Ini adalah musim Italia bergabung dengan Spanyol, Jerman dan Inggris dalam mendapatkan empat tempat di Liga Champions. Setelah Selasa malam, UEFA mungkin akan meminta salah satu dari mereka kembali. Sementara Inggris masih memiliki empat tim yang masih bertahan dan Jerman serta Spanyol masing-masing memiliki tiga tim, harapan Italia kini sepenuhnya berada di pundak Roma dan Juventus. Meski sejumlah simpati ditujukan kepada Napoli karena tergabung dalam satu grup bersama PSG dan Liverpool, Inter Milan tidak bisa menerima apa pun. Mereka benar-benar mengacaukannya.
Mereka awalnya mengacaukannya di Wembley dua minggu lalu ketika mereka dengan anehnya memutuskan untuk tidak menyerang Tottenham meski tahu bahwa kekalahan 1-0 hanyalah hasil terburuk untuk harapan mereka lolos. Tapi setidaknya mereka punya jaring pengaman karena mengetahui bahwa mengalahkan PSV di kandang saja sudah cukup untuk membuat mereka lolos. Dan mereka pasti akan memahami skenario itu dengan dua tangan di awal kampanye yang dimulai dengan kemenangan berturut-turut.
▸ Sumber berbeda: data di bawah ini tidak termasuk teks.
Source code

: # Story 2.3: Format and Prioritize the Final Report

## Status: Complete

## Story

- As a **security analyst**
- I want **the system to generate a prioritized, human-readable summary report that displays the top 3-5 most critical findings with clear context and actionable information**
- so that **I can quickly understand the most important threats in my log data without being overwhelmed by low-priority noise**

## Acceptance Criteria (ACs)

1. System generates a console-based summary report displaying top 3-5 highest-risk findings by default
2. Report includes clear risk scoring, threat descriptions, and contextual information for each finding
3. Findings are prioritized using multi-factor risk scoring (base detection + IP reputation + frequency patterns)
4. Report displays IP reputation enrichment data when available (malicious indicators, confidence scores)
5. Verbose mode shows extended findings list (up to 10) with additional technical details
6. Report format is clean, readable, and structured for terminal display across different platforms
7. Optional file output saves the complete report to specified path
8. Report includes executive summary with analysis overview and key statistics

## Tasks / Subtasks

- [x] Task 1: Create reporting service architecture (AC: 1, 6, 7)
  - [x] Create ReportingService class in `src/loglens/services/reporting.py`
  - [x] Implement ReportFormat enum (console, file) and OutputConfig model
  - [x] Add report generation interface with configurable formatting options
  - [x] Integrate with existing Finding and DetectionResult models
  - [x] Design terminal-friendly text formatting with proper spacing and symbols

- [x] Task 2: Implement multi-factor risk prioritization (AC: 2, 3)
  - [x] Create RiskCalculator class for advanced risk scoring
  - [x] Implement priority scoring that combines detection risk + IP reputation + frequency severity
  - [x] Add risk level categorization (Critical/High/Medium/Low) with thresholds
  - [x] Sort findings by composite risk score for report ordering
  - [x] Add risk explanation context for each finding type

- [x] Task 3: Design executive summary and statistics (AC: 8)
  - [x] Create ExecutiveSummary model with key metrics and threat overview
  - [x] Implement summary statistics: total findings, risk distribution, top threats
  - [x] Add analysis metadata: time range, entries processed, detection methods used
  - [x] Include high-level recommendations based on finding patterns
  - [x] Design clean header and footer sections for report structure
Kemudian mereka mengokangnya dengan benar. Berdasarkan pengakuan pelatih Luciano Spalletti, mereka kehilangan keberanian. Mereka memasukkannya ke dalam botol. Mereka mengizinkan Spurs – didukung olehkepositifan Mauricio Pochettino– untuk maju dengan penampilan Spursy yang paling tradisional. Sebuah penghormatan, jika Anda mau.
“Kami tidak bisa tetap tenang,” aku Spalletti. “Seiring dengan meningkatnya kecemasan, Anda kehilangan pandangan tentang bagaimana mengendalikan permainan dan itu menjadi ujung ke ujung. Tidak semua tim bisa mengalahkan siapa pun.”
Kata-kata terakhir tersebut adalah yang paling jitu, dengan Spalletti mengisyaratkan masalah psikologis yang lebih dalam bagi klub yang sudah terlalu lama meninggalkan tahap ini. Mungkin dia perlu melihat kembali dirinya sendiri dan taktik bertahan di Wembley yang memberikan terlalu banyak tekanan kepada sekelompok pemain yang tidak paham bagaimana menghadapinya. Tidak semua tim bisa mengalahkan siapa pun. Atau bahkan PSV sepertinya.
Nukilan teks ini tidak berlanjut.